Similarly, the sample standard deviations of the remaining 9 bootstrap samples are computed.

The following table shows the sample standard deviations of each of the 10 bootstrap samples:

Sample number	Bootstrap samples				Sample standard deviation
1	38	145	55	86	47.1
2	86	38	145	145	51.8
3	145	86	55	55	42.4
4	55	55	55	145	45.0
5	86	86	55	55	17.9
6	38	38	86	86	27.7
7	145	38	86	55	47.1
8	55	86	86	86	15.5
9	145	86	55	86	37.6
10	38	145	86	55	47.1

The sorted sample standard deviations in ascending order are shown below.

15.5

17.9

27.7

37.6

42.4

45.0

47.1

47.1

47.1

51.8

Find the percentiles

The value of L will remain the same for the 10^th and 90^th percentiles.

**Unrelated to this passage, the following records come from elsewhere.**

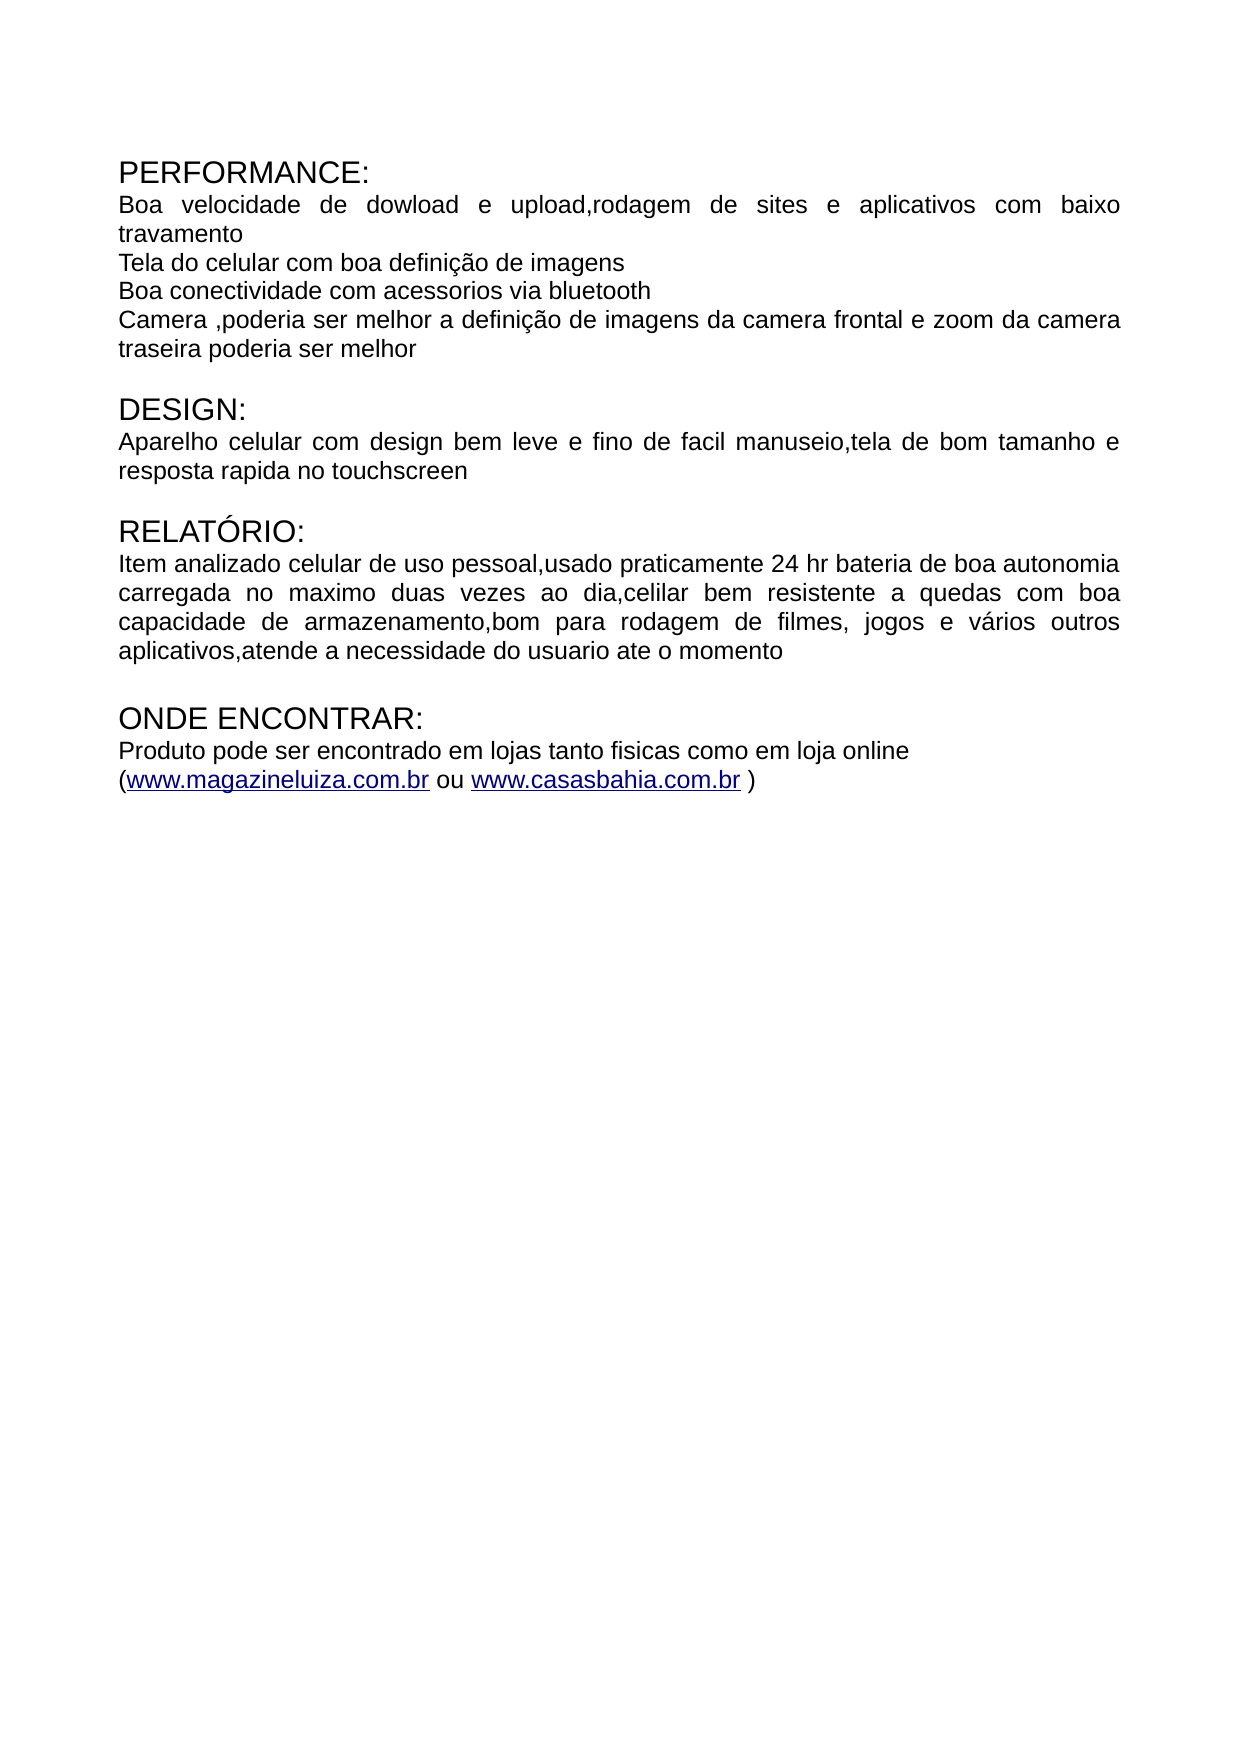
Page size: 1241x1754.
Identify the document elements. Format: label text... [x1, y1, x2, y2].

text DESIGN: [118, 391, 1122, 427]
text Item analizado celular de uso pessoal,usado praticamente 24 hr bateria de boa autonomia carregada no maximo duas vezes ao dia,celilar bem resistente a quedas com boa capacidade de armazenamento,bom para rodagem de filmes, jogos e vários outros aplicativos,atende a necessidade do usuario ate o momento [118, 549, 1122, 664]
text Produto pode ser encontrado em lojas tanto fisicas como em loja online [118, 736, 1122, 765]
text PERFORMANCE: [118, 154, 1122, 190]
text Camera ,poderia ser melhor a definição de imagens da camera frontal e zoom da camera traseira poderia ser melhor [118, 305, 1122, 362]
text RELATÓRIO: [118, 513, 1122, 549]
text ONDE ENCONTRAR: [118, 700, 1122, 736]
text (www.magazineluiza.com.br ou www.casasbahia.com.br ) [118, 765, 1122, 794]
text Boa conectividade com acessorios via bluetooth [118, 276, 1122, 305]
text Tela do celular com boa definição de imagens [118, 247, 1122, 276]
text Aparelho celular com design bem leve e fino de facil manuseio,tela de bom tamanho e resposta rapida no touchscreen [118, 427, 1122, 485]
text Boa velocidade de dowload e upload,rodagem de sites e aplicativos com baixo travamento [118, 190, 1122, 247]
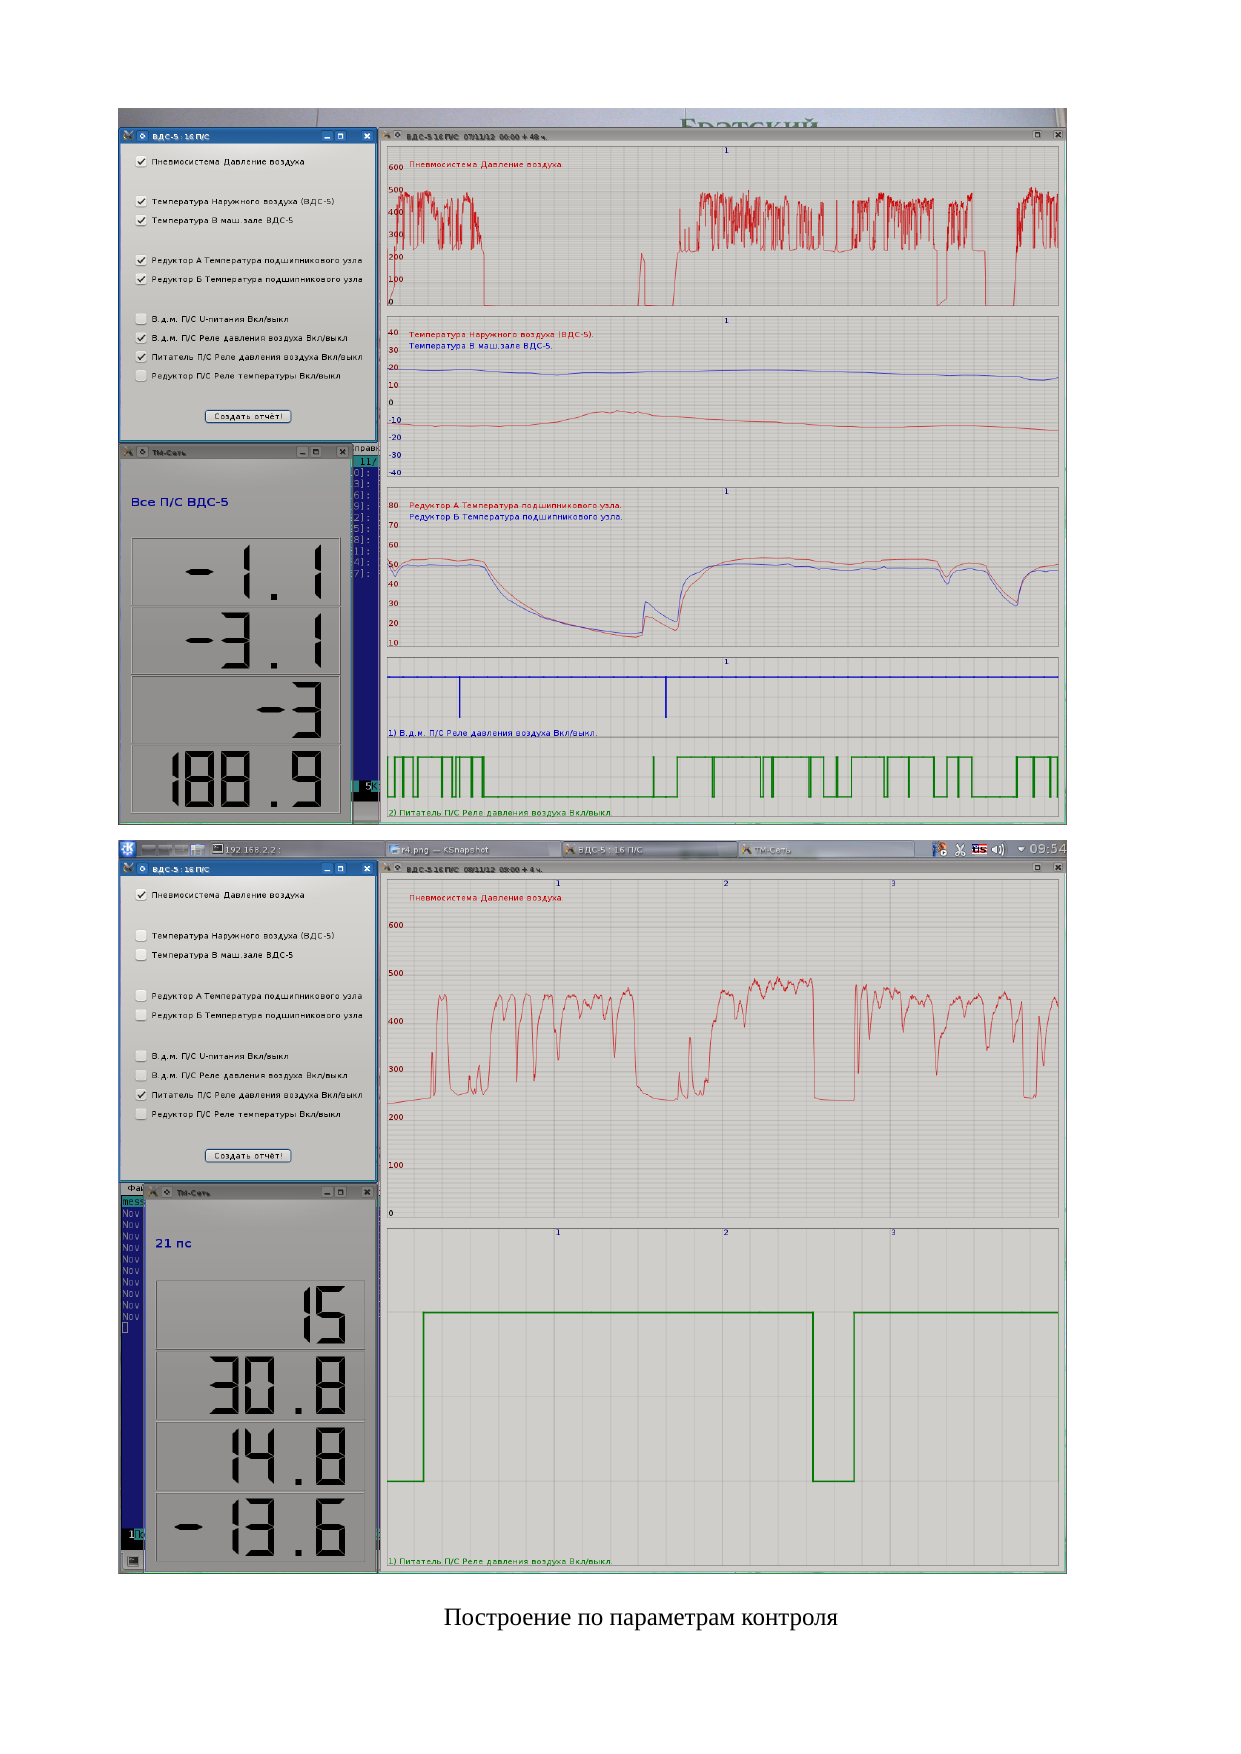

The value of the 10^th percentile of the sorted sample standard deviations is equal to

$$\begin{gathered} P_{10}=\frac{1^{st}\text{sample}\text{standard}\text{deviation}+2^{nd}\text{standard}\text{deviation}}{2} \\ =\frac{15.5+17.9}{2} \\ =16.70 \end{gathered}$$

Thus, $P_{10}$is equal to 16.70 cW/kg.

The value of the 90t^h percentile of the sorted sample standard deviations is equal to

$$\begin{gathered} P_{90}=\frac{9^{th}\text{sample}\text{standard}\text{deviation}+{10}^{th}\text{standard}\text{deviation}}{2} \\ =\frac{47.1+51.8}{2} \\ =49.42 \end{gathered}$$

Thus,$P_{90}$ is equal to 49.42 cW/kg.

Confidence interval estimate of the population standard deviation

b.

The 80% confidence intervalestimate of the population standard deviationusing the bootstrap samples is as follows.

$$\begin{gathered} CI=P_{10}<\sigma <P_{90} \\ =16.70\text{cW}/\text{kg}<\mu <49.42\text{cW}/\text{kg} \end{gathered}$$

Therefore, the 80% confidence intervalestimate of the population standard deviation is equal to (16.70 cW/kg, 49.42 cW/kg).